Secluded Lives: Restricted Urban Practices of Migrant Domestic and Care Workers in Istanbul
Abstract
Our research investigates the gendered processes of labour migration of domestic and care workers (MDWs), along with their experiences of urban life in Istanbul. As an interdisciplinary urban study in concordance with ethnographic methodologies, it further focuses on gendered drivers of migration: the home, work, and social urban environments of MDWs. The significance of our study is that it contributes to analyses of Global South–South female labour migration from a gender perspective, which has emerged as a relatively new and burgeoning field in migration studies. It is also significant in that it reveals how gender inequalities are spatialised. This is done by representing the city through the digital mapping of anonymous information from MDWs concerning their use of Istanbul.
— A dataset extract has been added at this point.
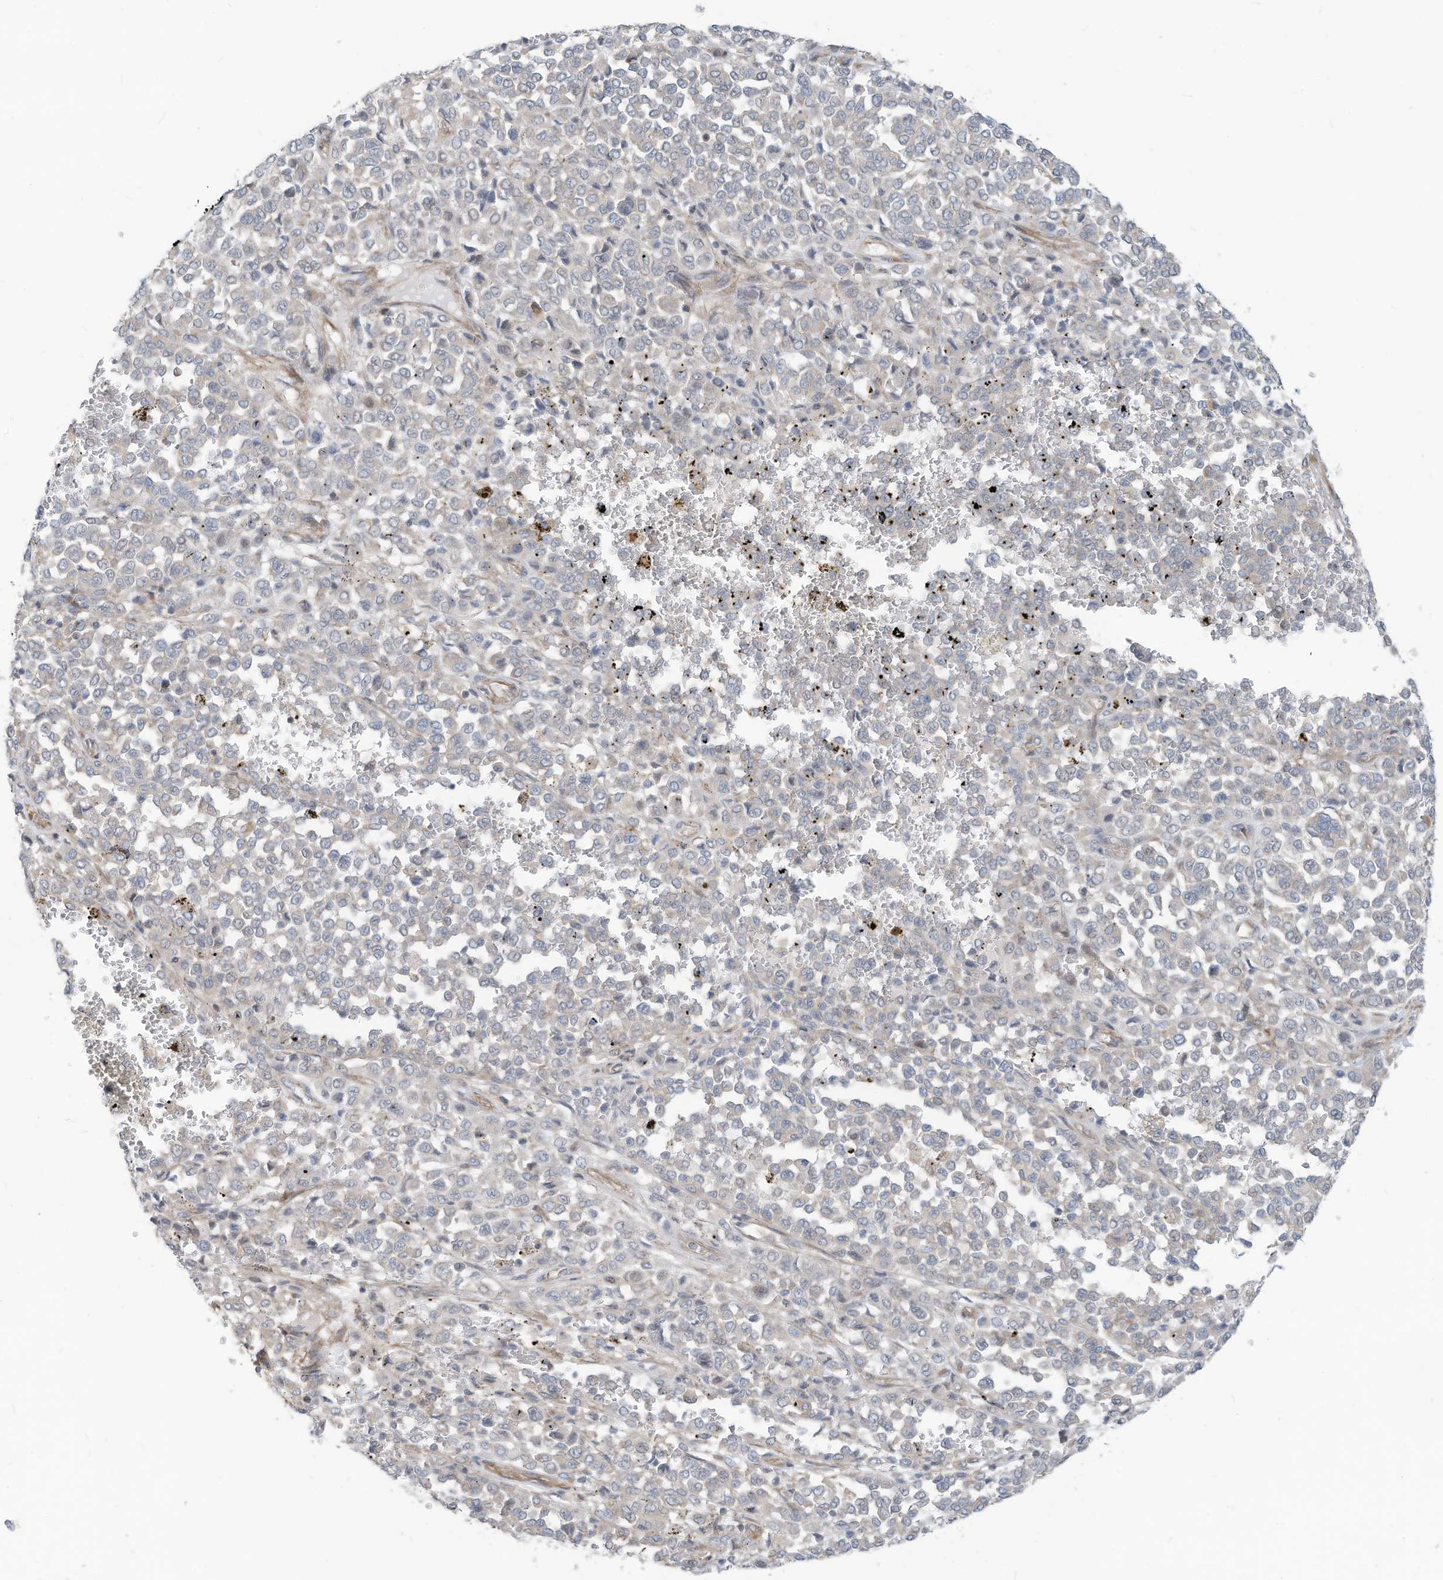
{"staining": {"intensity": "negative", "quantity": "none", "location": "none"}, "tissue": "melanoma", "cell_type": "Tumor cells", "image_type": "cancer", "snomed": [{"axis": "morphology", "description": "Malignant melanoma, Metastatic site"}, {"axis": "topography", "description": "Pancreas"}], "caption": "Tumor cells are negative for protein expression in human melanoma.", "gene": "GPATCH3", "patient": {"sex": "female", "age": 30}}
Our findings state that the urban practices of MDWs are highly limited and restricted by patriarchal family structures, either remote husbands or transnational communities. The fear of being a foreign woman in Istanbul, language barriers, illegal status, and the expensive costs of socialising outdoors restricted their urban social lives as well. Furthermore, the host community sometimes stigmatises foreign women as “easily exploited”, thus, most were exposed to verbal, physical, and/or sexual harassment in public spaces, which caused women to lead secluded lives. Fearing male violence, which is widespread in Turkey, they censor themselves. In this sense, gender inequalities seem to be spatialised; this can be traced through Google My Maps based on the subjective urban narratives of MDWs. It represents how urban policies remain insufficient in responding to feminised labour migration.